Justin Timberlake: Eyeing Fashion in 20/20

By Mar 30, 2013 581 Comments

Justin Timberlake: Eyeing Fashion in 20/20

By Roger Stone

As an entertainer, Justin Timberlake has learned from the past.

 

He can cradle a mic stand like Elvis Presley, move like Michael Jackson and swoon like Sinatra.  It has been these disparate talents that Timberlake has harnessed for stage presence.
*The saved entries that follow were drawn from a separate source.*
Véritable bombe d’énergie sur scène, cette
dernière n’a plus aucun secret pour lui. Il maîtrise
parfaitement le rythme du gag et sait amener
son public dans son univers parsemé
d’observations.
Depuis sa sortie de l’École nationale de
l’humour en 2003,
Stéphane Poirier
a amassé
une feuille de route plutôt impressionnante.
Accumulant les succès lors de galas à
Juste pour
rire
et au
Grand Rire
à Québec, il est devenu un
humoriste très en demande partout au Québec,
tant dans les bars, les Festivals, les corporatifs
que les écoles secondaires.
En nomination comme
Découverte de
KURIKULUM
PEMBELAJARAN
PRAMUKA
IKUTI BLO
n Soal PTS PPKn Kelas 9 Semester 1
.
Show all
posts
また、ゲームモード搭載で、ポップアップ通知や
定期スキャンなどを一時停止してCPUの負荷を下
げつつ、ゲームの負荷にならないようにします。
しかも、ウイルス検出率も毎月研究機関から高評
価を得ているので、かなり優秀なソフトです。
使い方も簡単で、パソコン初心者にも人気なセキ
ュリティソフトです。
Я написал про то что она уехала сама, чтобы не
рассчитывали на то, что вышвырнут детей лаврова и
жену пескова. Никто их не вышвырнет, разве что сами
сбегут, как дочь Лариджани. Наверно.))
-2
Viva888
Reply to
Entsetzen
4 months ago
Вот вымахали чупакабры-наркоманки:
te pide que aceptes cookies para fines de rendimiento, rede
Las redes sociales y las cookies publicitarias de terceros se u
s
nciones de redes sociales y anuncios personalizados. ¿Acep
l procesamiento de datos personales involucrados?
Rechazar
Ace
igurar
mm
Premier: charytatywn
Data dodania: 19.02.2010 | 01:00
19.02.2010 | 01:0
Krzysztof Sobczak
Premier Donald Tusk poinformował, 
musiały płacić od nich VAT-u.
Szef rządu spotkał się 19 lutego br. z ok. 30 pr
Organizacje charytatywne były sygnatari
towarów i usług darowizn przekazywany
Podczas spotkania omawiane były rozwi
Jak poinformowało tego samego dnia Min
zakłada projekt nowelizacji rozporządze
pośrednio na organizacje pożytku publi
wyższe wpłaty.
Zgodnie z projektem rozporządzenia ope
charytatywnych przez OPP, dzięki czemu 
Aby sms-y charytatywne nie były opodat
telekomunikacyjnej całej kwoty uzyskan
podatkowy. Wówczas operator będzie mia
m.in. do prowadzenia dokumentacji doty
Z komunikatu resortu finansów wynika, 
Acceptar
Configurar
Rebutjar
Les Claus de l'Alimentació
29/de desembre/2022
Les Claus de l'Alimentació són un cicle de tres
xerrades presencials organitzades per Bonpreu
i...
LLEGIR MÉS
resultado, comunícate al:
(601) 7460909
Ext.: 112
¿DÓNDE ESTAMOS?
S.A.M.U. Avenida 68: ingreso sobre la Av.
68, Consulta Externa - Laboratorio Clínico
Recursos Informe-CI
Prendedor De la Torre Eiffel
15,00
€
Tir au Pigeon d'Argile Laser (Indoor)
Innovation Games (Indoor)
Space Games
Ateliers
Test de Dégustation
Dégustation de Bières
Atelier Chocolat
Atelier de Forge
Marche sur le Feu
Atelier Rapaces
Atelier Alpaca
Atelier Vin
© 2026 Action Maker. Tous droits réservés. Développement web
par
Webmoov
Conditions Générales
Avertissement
It’s this showmanship and substance that Tom Ford, one of today’s most influential fashion designers, has wrapped his edgy but tradition-based style around.

 

The evolution of Timberlake has not been without its gaffes.  As a boy-band idol with mix-matched baggy attire and the frosted tipped, curly locks reminiscent of a Cabbage Patch Kid doll, Timberlake’s head to toe ensemble was anything but in synch.  His early fashion missteps included a full denim costume complete with rhinestones and cowboy hat and for a time his hair was twisted in cornrows.

 

But JT has long left the Kid Rock look behind, thank God.

 

“These kids grew up in a generation of baggy shorts and baggy athletic clothes, and now they want some kind of little formal touch to something,” Ford told the New York Times. “They want the glamour of suits and ties.” Ford has moved Timberlake forward by looking back, trading in the baggy outfits for form-fitting suits, the wild hair for immaculate grooming.  The suits have the fundamentals of good fit and Las Vegas inspired styling and they are a little on the fast side.  The tuxedo he wears when singing is not the kind of tuxedo you would wear to a wedding.   It is appropriate for an entertainer.

 

Tom Ford gone theatrical.

With his retro turn, it’s no surprise that Jon Hamm of “Mad Men”, a program about sixties advertising agencies and the sartorial sophistication of the executives who worked within, is a fan of Timberlake.  Hamm calls Timberlake a “fashion forward kind of guy”.  Like Hamm’s character Don Draper, who once again popularized classic American, form fitted gray suits with crisp spread collars, Timberlake’s style evokes another era.

 

In many ways Justin Timberlake and Tom Ford are paying homage to another time; Frank Sinatra, Dean Martin.  He proves he can reinvent himself in a new, cooler and more urbane style; evocative of Old Blue Eyes himself.  Only Ford could pull it off-and he has.

 

“To say ‘Frank Sinatra’ is wrong,” Ford said in a Times piece. “But Justin was identifying with a sort of young, Rat Pack fantasy in some way, and that is a terrific look for him.”

 

A new pompadour hair style evokes a early age also complementing Ford’s vintage style themes along with his edgy update. The new do works for JT, as he is known to fans.

 

When he swung at the 2013 Grammys with the Tennessee Kids, a rocking big band with art-deco bandstands he combined the magnetism of a young Cab Calloway, strutting in front of a full orchestra and his singing brought a lovers emotion like Sinatra in his teen idol days and beyond.  The electricity with Jay-Z was like unto that between Sinatra and Bing Crosby, who recorded together several times, when they were the dominant male vocalists in America, beginning in the 1940’s’s until Elvis challenged their reign in the early sixties.

 

The difference in a style icon from yesterday and today is time.  Fame is more fleeting because the number of outlets diffusing information and images has been amplified.  From 1944, when young female admirers rioted in the streets outside the paramount to his “Ol’ Blue Eyes Is Back” album thirty years later, Sinatra endured several career low points but endured as a super -star. He was the bad-boy of time, chasing girls punching reporters, hanging with hoodlums. But Frank was always dressed to the nines. He made the straw hat, meant to hide his re-ceding hairline, become a fashion statement.

 

The style is not always perfect.  Sometimes when Timberlake wears an impeccably cut suit and tie, his dress shirt is patterned but too dark and gangsterish. Lighter shirts, Tom! – otherwise   the whole outfit comes off as a bit too loud, too Las Vegas flashy.

 

For the most part, though, the Timberlake experiment is working.  In its first week of release, Timberlake’s new album “The 20/20 Experience” has sold nearly a million copies. And JT is everywhere including featured on a CNN special.

 

Timberlake is now not only a virtuoso performer but a style icon. Like Madonna, who has and well deserves style Icon status herself, JT understands how the reinvent himself. I like the new, cool, swinging Justin Timberlake.

 

This is an expanded version of a story I wrote for the DAILY CALLER where I serve as Men’s Fashion Correspondent.